Trying to calculate the return of investment of internal IT services is a very difficult task. Businesses today want their costs justified on a service by service basis. There are problems with this approach though.

There is a lot of variously aged products which have been thrown together to make a system that by some miracle manages to work despite the incompatibilities that lie within it. Replacing and introducing a new system has its own set of problems and implications that will affect more than just the individual project.

When calculating return on investment factors such as power, cooling and square footage are normally attributed to the I.T department. It is very hard to determine the delivery cost of individual services without having some kind of individual metering.
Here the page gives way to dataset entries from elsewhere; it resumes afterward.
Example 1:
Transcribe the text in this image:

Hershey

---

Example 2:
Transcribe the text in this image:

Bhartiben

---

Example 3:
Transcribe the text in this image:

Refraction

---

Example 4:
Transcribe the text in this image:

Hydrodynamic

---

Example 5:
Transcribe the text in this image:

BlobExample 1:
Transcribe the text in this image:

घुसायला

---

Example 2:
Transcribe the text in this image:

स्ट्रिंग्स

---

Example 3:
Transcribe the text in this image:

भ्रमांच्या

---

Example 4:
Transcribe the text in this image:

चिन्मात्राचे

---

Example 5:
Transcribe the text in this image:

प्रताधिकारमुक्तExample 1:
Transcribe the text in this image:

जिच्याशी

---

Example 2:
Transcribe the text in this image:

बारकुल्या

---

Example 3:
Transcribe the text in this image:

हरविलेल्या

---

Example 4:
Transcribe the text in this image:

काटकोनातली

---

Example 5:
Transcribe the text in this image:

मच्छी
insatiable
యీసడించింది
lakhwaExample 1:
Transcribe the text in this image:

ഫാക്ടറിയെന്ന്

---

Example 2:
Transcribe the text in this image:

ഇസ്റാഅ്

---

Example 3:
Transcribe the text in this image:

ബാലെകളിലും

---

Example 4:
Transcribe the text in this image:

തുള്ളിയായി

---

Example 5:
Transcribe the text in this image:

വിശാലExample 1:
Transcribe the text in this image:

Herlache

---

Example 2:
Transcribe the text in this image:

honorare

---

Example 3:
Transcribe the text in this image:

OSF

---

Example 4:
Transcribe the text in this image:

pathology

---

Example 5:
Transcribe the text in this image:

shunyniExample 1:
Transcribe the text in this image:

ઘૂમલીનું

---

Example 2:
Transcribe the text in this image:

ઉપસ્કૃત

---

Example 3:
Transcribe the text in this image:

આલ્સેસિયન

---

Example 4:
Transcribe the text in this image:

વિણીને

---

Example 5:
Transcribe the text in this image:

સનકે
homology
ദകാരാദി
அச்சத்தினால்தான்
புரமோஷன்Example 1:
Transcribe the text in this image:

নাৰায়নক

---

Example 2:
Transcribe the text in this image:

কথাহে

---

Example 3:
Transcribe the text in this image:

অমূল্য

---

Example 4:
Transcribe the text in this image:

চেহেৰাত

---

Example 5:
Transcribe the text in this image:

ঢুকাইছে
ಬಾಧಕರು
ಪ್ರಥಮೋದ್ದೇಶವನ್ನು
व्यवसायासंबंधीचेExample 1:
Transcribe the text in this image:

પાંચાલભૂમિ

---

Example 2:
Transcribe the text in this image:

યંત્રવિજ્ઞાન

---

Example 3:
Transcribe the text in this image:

Many vendors haven’t yet caught up with visualisation so the internal cloud may actually end up costing you more, yet moving them to a hosted provider may to end up been a cheaper option either. The licence costs of hosting a service locally could be very high and the removal from volume licence agreements could then raise the costs of applications in other areas of the business.

At a glance hosted cloud services seem to be the cost effective answer. Calculating the return on investment should be as easy as subtracting the up front costs. But in reality there are other considerations to be made.

The first thing to consider is that when a cloud service fails you lose money. The inability to access the services make the entire solution obsolete. This is why a service level agreement is crucial when having a cloud service system in place.

Integrating cloud services into your local I.T system could prove to be both very complicated and also very expensive. Costs such as the training of staff on the new system, a review of your internet connection, reliability and redundancy will all need to be considered.

Another major consideration is that of security and privacy. Security in a cloud service can be better than an internal system though placing customer information in a cloud service will bring legal considerations or adjustments to the business insurance.

Bringing together all the information required for a comparative analysis can be very tricky as it involves a lot of communication from different sections of your business. Management, I.T and accounting all have to come together for a comparative analysis.

Measuring the value of existing service delivery is a worthwhile exercise; inefficiencies creep in to all IT deployments over time. Once you can quantify the costs of business as usual, give various hosted services a go.